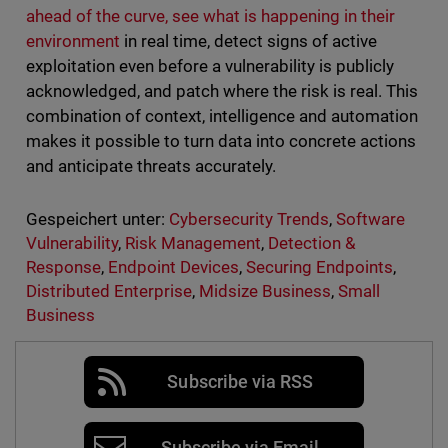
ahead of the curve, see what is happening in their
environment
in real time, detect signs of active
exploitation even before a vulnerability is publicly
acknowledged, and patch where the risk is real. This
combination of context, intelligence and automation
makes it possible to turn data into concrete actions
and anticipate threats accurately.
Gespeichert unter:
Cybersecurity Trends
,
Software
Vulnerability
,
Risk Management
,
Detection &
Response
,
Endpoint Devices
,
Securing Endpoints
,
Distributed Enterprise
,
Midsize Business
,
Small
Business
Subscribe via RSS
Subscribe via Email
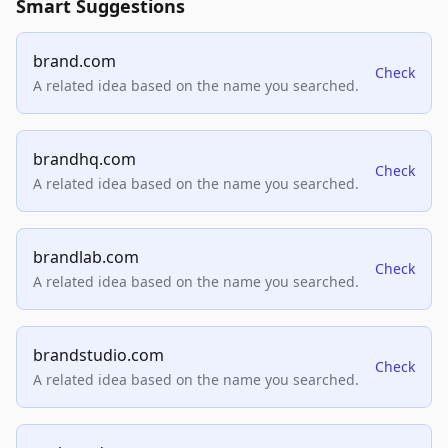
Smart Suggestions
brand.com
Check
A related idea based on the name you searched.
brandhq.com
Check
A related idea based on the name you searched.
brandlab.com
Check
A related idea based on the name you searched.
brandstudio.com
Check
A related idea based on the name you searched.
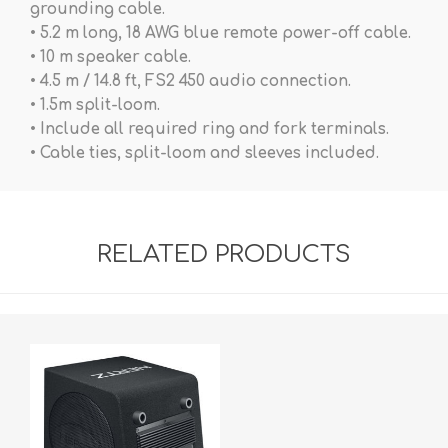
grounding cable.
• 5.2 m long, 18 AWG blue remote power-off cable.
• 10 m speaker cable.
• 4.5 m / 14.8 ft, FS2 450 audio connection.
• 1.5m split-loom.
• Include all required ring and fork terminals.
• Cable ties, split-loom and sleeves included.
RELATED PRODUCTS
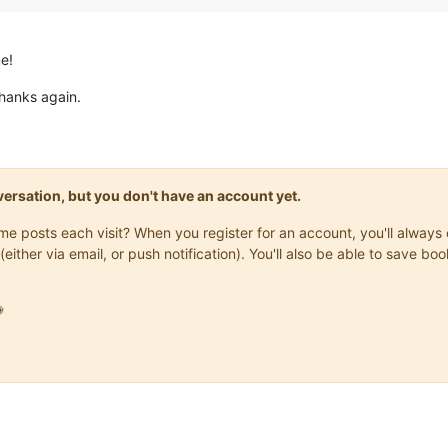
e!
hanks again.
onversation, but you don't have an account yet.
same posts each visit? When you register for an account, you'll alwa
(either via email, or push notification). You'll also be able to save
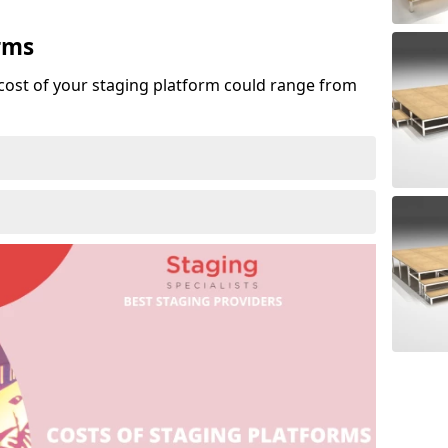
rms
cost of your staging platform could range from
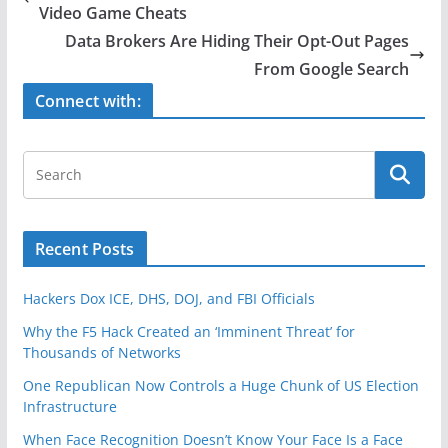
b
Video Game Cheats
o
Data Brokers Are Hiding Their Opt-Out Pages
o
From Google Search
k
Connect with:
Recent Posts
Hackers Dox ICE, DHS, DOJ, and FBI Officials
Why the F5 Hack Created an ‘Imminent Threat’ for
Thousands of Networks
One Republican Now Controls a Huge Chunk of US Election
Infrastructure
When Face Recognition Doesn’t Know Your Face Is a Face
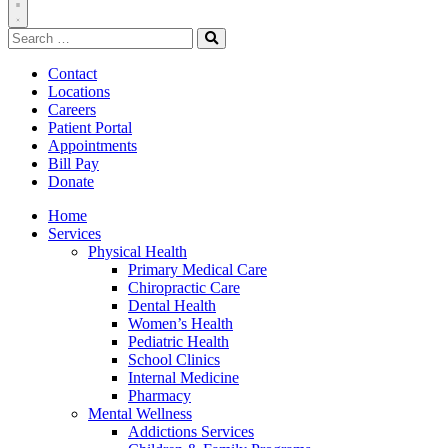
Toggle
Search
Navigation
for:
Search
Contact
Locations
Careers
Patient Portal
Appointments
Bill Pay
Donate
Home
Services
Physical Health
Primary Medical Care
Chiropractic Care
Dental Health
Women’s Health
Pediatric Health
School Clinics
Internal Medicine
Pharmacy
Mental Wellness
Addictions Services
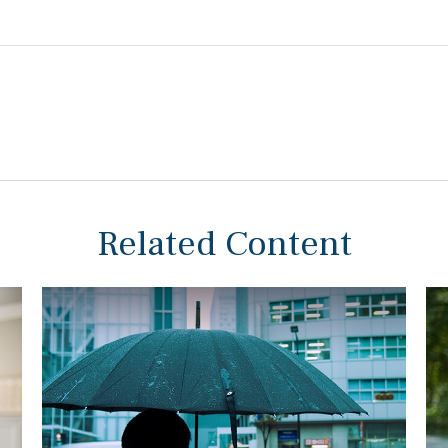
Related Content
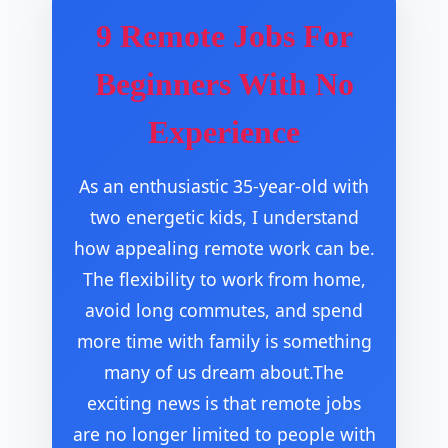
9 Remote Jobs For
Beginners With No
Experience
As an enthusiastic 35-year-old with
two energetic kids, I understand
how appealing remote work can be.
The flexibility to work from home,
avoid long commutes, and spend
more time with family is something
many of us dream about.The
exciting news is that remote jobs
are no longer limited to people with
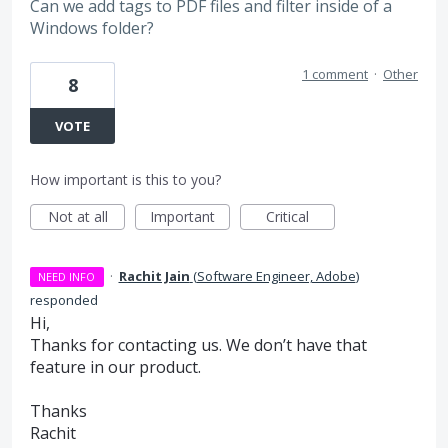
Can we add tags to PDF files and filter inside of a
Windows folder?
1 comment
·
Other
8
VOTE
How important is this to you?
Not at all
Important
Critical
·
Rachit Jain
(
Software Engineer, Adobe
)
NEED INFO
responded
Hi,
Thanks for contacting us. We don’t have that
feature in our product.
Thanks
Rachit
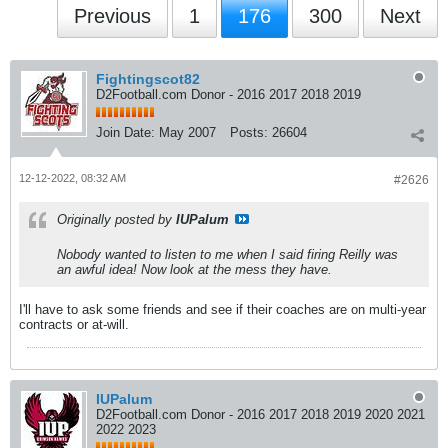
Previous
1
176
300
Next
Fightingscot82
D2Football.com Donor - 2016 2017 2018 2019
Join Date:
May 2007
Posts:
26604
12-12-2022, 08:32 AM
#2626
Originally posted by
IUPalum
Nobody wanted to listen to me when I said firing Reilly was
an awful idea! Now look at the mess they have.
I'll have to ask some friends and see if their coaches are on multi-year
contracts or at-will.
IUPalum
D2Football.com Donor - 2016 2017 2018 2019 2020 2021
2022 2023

----------------------------------------

Try it :: Copy only this from above: the line containing "Infrastructure", the line containing "Related Content", and all lines between, printed exactly. Leave out the pictures.

Expected answer ::
Infrastructure
When Face Recognition Doesn’t Know Your Face Is a Face
Toggle
Search
Navigation
for:
Search
Contact
Locations
Careers
Patient Portal
Appointments
Bill Pay
Donate
Home
Services
Physical Health
Primary Medical Care
Chiropractic Care
Dental Health
Women’s Health
Pediatric Health
School Clinics
Internal Medicine
Pharmacy
Mental Wellness
Addictions Services
Related Content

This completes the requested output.